● Petikan Teks
Angka ini diperoleh dari membandingkan persentase subyek yang mengalami perburukan pada kelompok molnupiravir yaitu 7,3 persen (28/385) dengan kelompok plasebo yang mencapai angka 14,1 persen (53/337).
Pada kelompok molnupiravir tidak dijumpai kematian, sedangkan pada kelompok placebo dijumpai 8 kasus kematian akibat COVID-19.
Berdasarkan analisis subkelompok, molnupiravir dapat mengurangi risiko rawat inap dan atau kematian di semua subkelompok utama, kemanjurannya tidak terpengaruh oleh waktu timbulnya gejala atau faktor risiko yang mendasarinya.
Selain itu, berdasarkan identifikasi terhadap macam varian virus yang menginfeksi subyek, terdapat 40 persen subyek yang terindikasi terinfeksi virus varian baru (Gamma, Delta dan Mu), sehingga pihak Merck mengklaim bahwa molnupiravir menunjukkan kemanjuran yang konsisten di seluruh varian virus Gamma, Delta, dan Mu.
Kendati demikian Zullies menegaskan bahwa laporan secara rinci terkait jenis adverse event-nya belum ada, tetapi dilaporkan bahwa insiden kejadian tak diinginkan (adverse event) adalah sebanding pada kelompok molnupiravir dan plasebo (masing-masing 35 persen dan 40 persen).
"Demikian pula, kejadian efek samping terkait obat juga sebanding (12 persen dan 11 persen masing-masing). Bahkan, lebih sedikit subyek yang drop out dari uji klinik akibat adverse event pada kelompok molnupiravir (1,3 persen) dibandingkan dengan kelompok plasebo (3,4 persen)," jelas Zullies.
Mengenai perbandingannya dengan antiviral yang sudah digunakan di Indonesia, Zullies menjelaskan sesuai panduan terapi COVID-19 terbaru (Juli 2021), maka obat antiviral yang digunakan dalam terapi COVID-19 adalah favipiravir atau remdesivir.
"Jika dibandingkan, sebenarnya secara mekanisme aksinya mereka sangat mirip, yaitu bekerja menghambat enzim RNA-dependent RNA polymerase, sehingga dapat diharapkan mereka memiliki potensi yang hampir sama," jelas Zullies.
Hanya saja, Zullies menyebutkan remdesivir hanya dapat diberikan secara intravena (melalui infus) dan secara umum hanya bisa diberikan di RS oleh petugas kesehatan yang berkompeten.

● Uraian Tugas
Salin ulang tanpa mengubah apa pun seluruh isi teks tentang molnupiravir di atas, mulai dari "Kendati demikian Zullies" terus ke bawah sampai "dan 40 persen).".

(Catatan dataset)
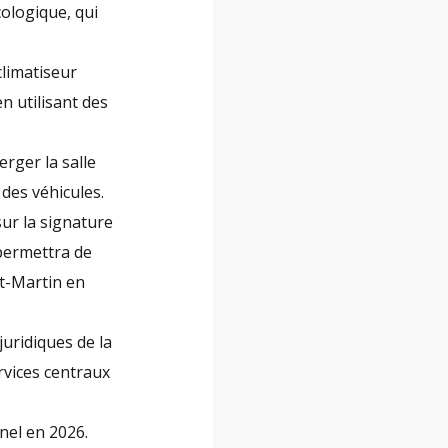
cologique, qui
climatiseur
 en utilisant des
rger la salle
 des véhicules.
sur la signature
 permettra de
nt-Martin en
juridiques de la
ervices centraux
nel en 2026.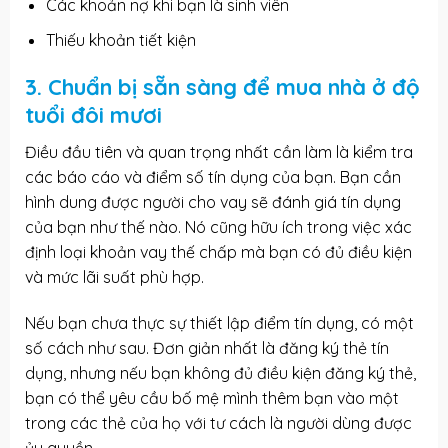
Các khoản nợ khi bạn là sinh viên
Thiếu khoản tiết kiện
3. Chuẩn bị sẵn sàng để mua nhà ở độ
tuổi đôi mươi
Điều đầu tiên và quan trọng nhất cần làm là kiểm tra
các báo cáo và điểm số tín dụng của bạn. Bạn cần
hình dung được người cho vay sẽ đánh giá tín dụng
của bạn như thế nào. Nó cũng hữu ích trong việc xác
định loại khoản vay thế chấp mà bạn có đủ điều kiện
và mức lãi suất phù hợp.
Nếu bạn chưa thực sự thiết lập điểm tín dụng, có một
số cách như sau. Đơn giản nhất là đăng ký thẻ tín
dụng, nhưng nếu bạn không đủ điều kiện đăng ký thẻ,
bạn có thể yêu cầu bố mệ mình thêm bạn vào một
trong các thẻ của họ với tư cách là người dùng được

● Jawaban
Kendati demikian Zullies menegaskan bahwa laporan secara rinci terkait jenis adverse event-nya belum ada, tetapi dilaporkan bahwa insiden kejadian tak diinginkan (adverse event) adalah sebanding pada kelompok molnupiravir dan plasebo (masing-masing 35 persen dan 40 persen).